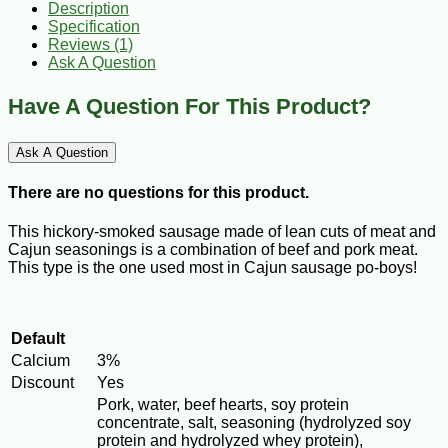
Description
Specification
Reviews (1)
Ask A Question
Have A Question For This Product?
Ask A Question
There are no questions for this product.
This hickory-smoked sausage made of lean cuts of meat and
Cajun seasonings is a combination of beef and pork meat.
This type is the one used most in Cajun sausage po-boys!
Default
Calcium
3%
Discount
Yes
Pork, water, beef hearts, soy protein
concentrate, salt, seasoning (hydrolyzed soy
protein and hydrolyzed whey protein),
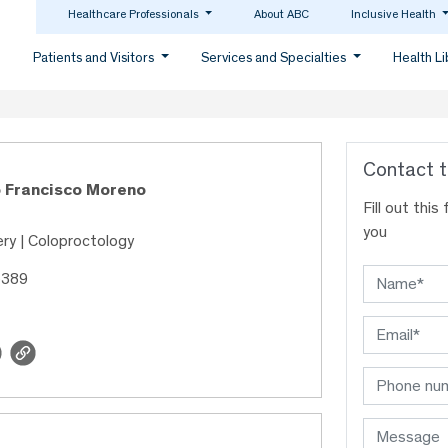
Healthcare Professionals
About ABC
Inclusive Health
Patients and Visitors
Services and Specialties
Health L
Contact t
o Francisco Moreno
Fill out thi
you
ry | Coloproctology
5389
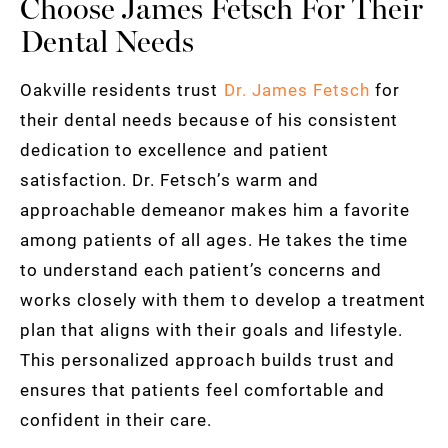
Choose James Fetsch For Their
Dental Needs
Oakville residents trust
Dr. James Fetsch
for
their dental needs because of his consistent
dedication to excellence and patient
satisfaction. Dr. Fetsch’s warm and
approachable demeanor makes him a favorite
among patients of all ages. He takes the time
to understand each patient’s concerns and
works closely with them to develop a treatment
plan that aligns with their goals and lifestyle.
This personalized approach builds trust and
ensures that patients feel comfortable and
confident in their care.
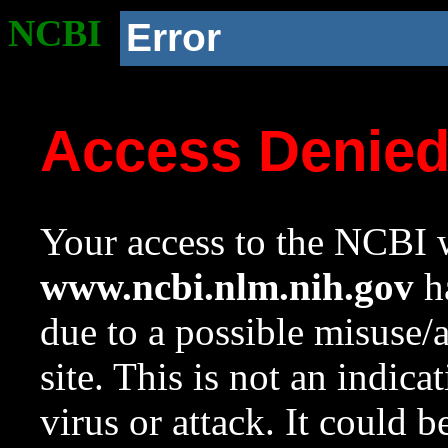
NCBI
Error
Access Denie
Your access to the NCBI w
www.ncbi.nlm.nih.gov
ha
due to a possible misuse/
site. This is not an indica
virus or attack. It could 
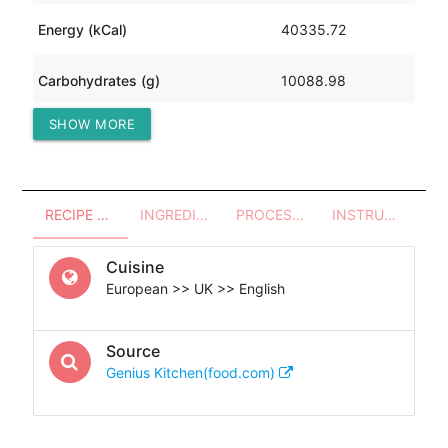
Energy (kCal)
40335.72
Carbohydrates (g)
10088.98
SHOW MORE
Protein (g)
0.57
RECIPE OVERVIEW
INGREDIENTS
PROCESSES - UTENSILS
INSTRUCTIONS
Cuisine
European >> UK >> English
Source
Genius Kitchen(food.com)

------------------------------------------------------------------------

In the data above, start at the line that has "Oakville residents trust", stop after the line that has "works closely with", and print every line in between exactly as it stands.

### Expected answer
Oakville residents trust
Dr. James Fetsch
for
their dental needs because of his consistent
dedication to excellence and patient
satisfaction. Dr. Fetsch’s warm and
approachable demeanor makes him a favorite
among patients of all ages. He takes the time
to understand each patient’s concerns and
works closely with them to develop a treatment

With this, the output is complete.